Listen to “Betty” by Taylor Swift
“Betty” has the markings of an early Taylor Swift anthem: plucky guitar and harmonica, vivid storytelling, a dramatic shift from the conditional (“If I just showed up at your party/Would you have me?”) to the present tense (“I showed up at your party/Will you have me?)” at the song’s climax. But folklore, Swift’s surprise new album, isn’t like anything she’s made before. The narratives she’s offered about what love looks and feels like are crumbling. Feelings and memories are expansive and obscured here, as if seen through a snowglobe. Swift’s usual poignant indignation is replaced with a more mundane sadness, an understanding that joy is inevitably interwoven with melancholy, love with loss.
“Betty,” a story of fraught young love, showcases the maturity and nuance that Swift has gained since she was a teenager herself. In the past, she has sung about regretting a breakup and unfairly blowing fights out of proportion. But “Betty” is the rare truly apologetic Swift song. It takes place in the height of the action, just after the narrator—referred to in passing as James but speculated to be a woman—has cheated on their high school sweetheart. This is a song about sitting with what you did, wondering if it is too late to fix it, and then stumbling, sloppily, towards accountability.
In typical Swift fashion, the songs and narratives on folklore weave together. References to a porch and a cardigan at the end of “Betty” echo the imagery in “Cardigan,” which seems to tell the same story from Betty’s perspective.
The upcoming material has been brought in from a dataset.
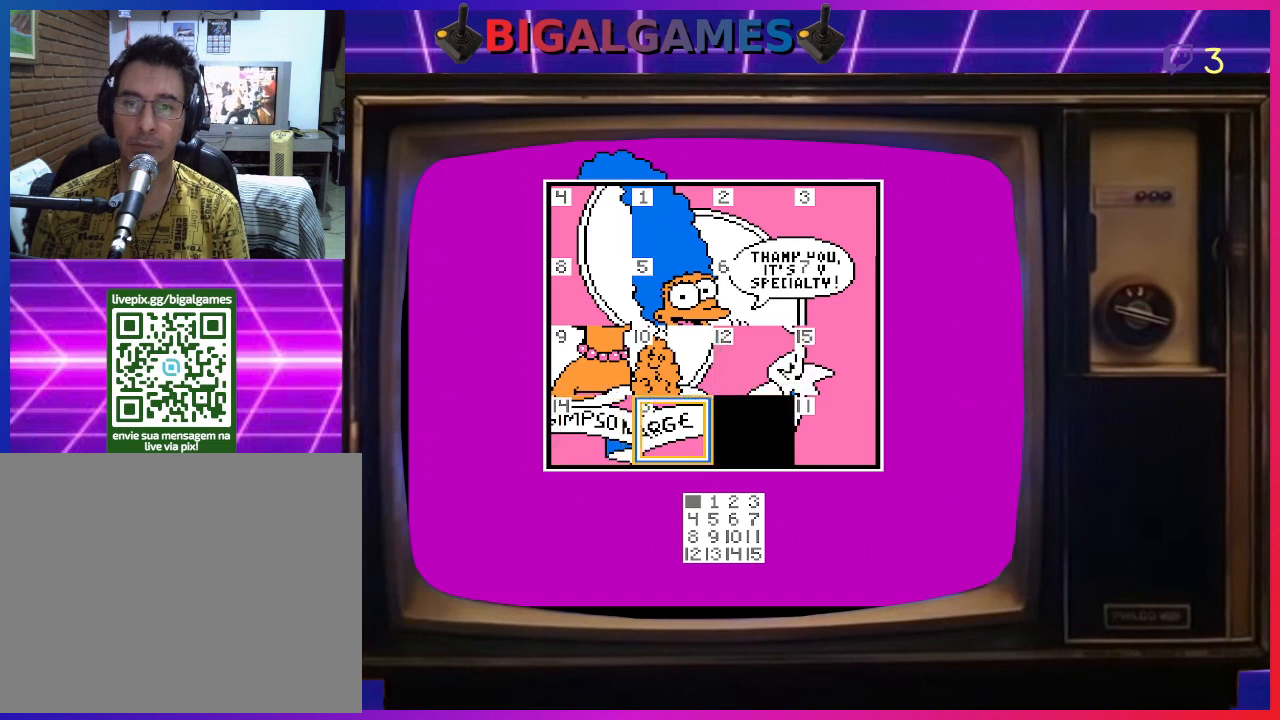
{"buttons": [], "right_stick": "center", "events": [[33, "CIRCLE", "down"], [167, "CIRCLE", "up"], [300, "DPAD_LEFT", "down"], [433, "DPAD_LEFT", "up"]]}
The narrator of “Betty” searches for absolution in their naivety: “I’m only 17/I don’t know anything.” But recalling the same incident on “Cardigan,” Betty speaks with insight, suggesting that youth does not always make one so clueless: “I knew everything when I was young/I knew I’d curse you for the longest time.” By pairing the two songs together, Swift asks us to question our allegiances to any one narrator. She empathizes with the difficulty of apologizing even while she criticizes those who are oblivious to their power to hurt. Swift used to write as her own main character, a protagonist on a quest for a knight in shining armor. But on folklore, we see her disavow heroes and fairytales—and, implicitly, the heteronormative ideals they instill—for the more complicated daily work of acknowledging your own shortcomings and trying to heal.